The report was based on a phone survey of 50 senior marketing executives at multinational
b-to-b companies, conducted by BBN, a network of 21 affiliated
b-to-b agencies. BBN presented the findings last week at a marketing conference in Hamburg, Germany.

Of those companies cutting back, 44% decreased their marketing budgets between 11% and 25%; 21% cut their budgets between 6% and 10%; and 14% reduced budgets between 1% and 5%. Only 7% of companies cut their budgets by 51% or more.

While this has been a tough year for global marketers, there is optimism that the economic situation will improve next year.

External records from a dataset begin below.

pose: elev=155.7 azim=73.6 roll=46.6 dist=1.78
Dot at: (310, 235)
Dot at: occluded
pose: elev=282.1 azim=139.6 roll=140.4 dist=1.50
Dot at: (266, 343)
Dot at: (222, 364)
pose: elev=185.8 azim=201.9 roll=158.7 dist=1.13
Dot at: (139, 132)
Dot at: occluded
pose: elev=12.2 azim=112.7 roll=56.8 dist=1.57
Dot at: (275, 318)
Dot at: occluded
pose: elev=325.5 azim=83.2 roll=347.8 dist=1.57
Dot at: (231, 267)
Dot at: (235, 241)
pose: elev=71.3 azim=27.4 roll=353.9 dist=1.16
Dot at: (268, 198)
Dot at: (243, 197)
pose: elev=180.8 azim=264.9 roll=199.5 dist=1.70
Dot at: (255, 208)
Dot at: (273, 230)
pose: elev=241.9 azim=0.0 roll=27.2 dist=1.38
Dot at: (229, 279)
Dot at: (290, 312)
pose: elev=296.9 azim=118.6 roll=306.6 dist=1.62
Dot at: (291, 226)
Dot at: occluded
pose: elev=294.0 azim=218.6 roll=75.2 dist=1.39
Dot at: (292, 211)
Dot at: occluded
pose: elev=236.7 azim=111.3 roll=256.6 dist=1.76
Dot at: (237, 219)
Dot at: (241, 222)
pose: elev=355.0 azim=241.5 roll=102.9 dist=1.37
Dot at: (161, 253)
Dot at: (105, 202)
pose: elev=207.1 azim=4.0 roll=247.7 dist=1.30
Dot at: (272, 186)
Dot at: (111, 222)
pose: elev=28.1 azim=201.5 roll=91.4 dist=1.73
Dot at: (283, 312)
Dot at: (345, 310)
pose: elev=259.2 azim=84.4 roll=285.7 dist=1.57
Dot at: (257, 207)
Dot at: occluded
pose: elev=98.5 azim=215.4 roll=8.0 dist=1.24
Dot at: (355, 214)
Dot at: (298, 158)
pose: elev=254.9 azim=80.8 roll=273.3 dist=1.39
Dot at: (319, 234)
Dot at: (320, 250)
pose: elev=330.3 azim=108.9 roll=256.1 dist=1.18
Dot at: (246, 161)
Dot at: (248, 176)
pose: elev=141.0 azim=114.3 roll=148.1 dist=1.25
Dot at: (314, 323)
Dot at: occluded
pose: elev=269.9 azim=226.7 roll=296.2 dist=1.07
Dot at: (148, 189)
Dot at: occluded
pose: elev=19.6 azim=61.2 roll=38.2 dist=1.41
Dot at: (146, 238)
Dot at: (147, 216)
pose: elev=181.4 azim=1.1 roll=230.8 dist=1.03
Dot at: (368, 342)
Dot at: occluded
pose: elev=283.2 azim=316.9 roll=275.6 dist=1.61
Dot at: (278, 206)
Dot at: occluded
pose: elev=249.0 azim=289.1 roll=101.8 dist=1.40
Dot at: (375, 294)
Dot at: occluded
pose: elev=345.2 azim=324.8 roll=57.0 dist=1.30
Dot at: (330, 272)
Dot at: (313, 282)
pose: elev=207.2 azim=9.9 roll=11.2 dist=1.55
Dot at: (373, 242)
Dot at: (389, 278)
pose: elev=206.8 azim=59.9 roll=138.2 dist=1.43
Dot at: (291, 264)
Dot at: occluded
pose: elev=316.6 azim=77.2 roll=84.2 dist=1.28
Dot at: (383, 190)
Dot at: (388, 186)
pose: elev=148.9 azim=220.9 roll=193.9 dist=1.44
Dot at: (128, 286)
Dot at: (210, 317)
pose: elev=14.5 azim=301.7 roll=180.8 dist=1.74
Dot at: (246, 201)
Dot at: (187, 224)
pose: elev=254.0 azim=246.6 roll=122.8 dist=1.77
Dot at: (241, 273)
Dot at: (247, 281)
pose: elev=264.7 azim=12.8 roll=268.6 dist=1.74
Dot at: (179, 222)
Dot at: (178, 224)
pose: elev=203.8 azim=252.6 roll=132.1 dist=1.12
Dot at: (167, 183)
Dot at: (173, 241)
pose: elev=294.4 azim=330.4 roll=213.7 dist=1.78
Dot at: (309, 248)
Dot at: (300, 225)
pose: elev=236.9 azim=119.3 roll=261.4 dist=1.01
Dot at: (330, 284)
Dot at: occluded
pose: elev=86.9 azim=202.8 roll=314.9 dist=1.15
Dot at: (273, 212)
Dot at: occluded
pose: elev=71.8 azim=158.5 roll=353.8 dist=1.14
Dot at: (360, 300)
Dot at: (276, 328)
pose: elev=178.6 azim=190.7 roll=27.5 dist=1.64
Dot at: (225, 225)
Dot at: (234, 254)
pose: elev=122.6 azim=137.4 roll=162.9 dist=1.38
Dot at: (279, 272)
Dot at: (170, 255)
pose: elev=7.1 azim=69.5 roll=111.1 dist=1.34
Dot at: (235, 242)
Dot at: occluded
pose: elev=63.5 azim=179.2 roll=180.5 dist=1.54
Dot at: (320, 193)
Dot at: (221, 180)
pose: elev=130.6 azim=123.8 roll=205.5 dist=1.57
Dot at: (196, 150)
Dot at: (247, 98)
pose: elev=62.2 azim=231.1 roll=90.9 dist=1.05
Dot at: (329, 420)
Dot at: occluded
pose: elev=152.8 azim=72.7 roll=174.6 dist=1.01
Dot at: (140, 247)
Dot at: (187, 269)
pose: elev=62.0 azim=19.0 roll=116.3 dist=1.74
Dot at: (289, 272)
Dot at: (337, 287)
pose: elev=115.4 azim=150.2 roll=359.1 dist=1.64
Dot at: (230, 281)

Eight percent of respondents said the economy would improve significantly over the next 12 months; 36% said it would improve slightly; 30% said it would remain the same; 22% said it would worsen slightly; and 4% said they did not know.

Money matters topped the marketing executives’ list of concerns. Twenty-two percent said their biggest concern was the economy, and 22% said they were most concerned about budget matters. Twenty-one percent identified effective communications as their top concern, followed by customer relations (17%), performance (9%) and reorganization (9%).

E-mail on the upswing

In a separate survey of eight agencies within the BBN network, conducted in August, the company identified global trends and the use of various marketing tactics in different regions of the world. It found the use of e-mail marketing is growing rapidly around the globe; trade show participation is down; and direct marketing is up slightly.

BBN agencies participating in the survey were: Young Co., Santa Monica, Calif.; IAS Communications, U.K.; WOB Brand Communications, Germany; GMASCO, United Arab Emirates; Jones Davis Creative, Australia; GruppoBBN, Brazil; Referro, The Netherlands; and BBN Japan.

All regions reported a decrease in trade show participation by attendees and exhibitors immediately following the Sept. 11 terrorist attacks, although some regions now seem to be bouncing back.

"Because of the global economy, people are spending less money going to things like trade shows," said Bryan Calloway, executive director of BBN. However, he added, "There is increased usage of e-mail marketing in the b-to-b sector overall."

In the United Arab Emirates, overall trade show attendance was down roughly 25% following Sept. 11. But this year’s Arabian Travel Market show in May—the largest show in the region—matched last year’s attendance level, which may indicate a rebound in the business.

In Germany, trade show attendance by Germans is down, but attendance at international shows held in Germany is up.

"Marketing budgets are going down, but there is a strong interest in international shows," said Andreas Schneider, CEO of WOB Brand Communications.

All regions reported a strong increase in the use of e-mail by b-to-b marketers, due to lower costs and high response rates. One surprising finding was the high use of e-mail marketing in the U.K. by companies in the building and construction industries, Calloway said.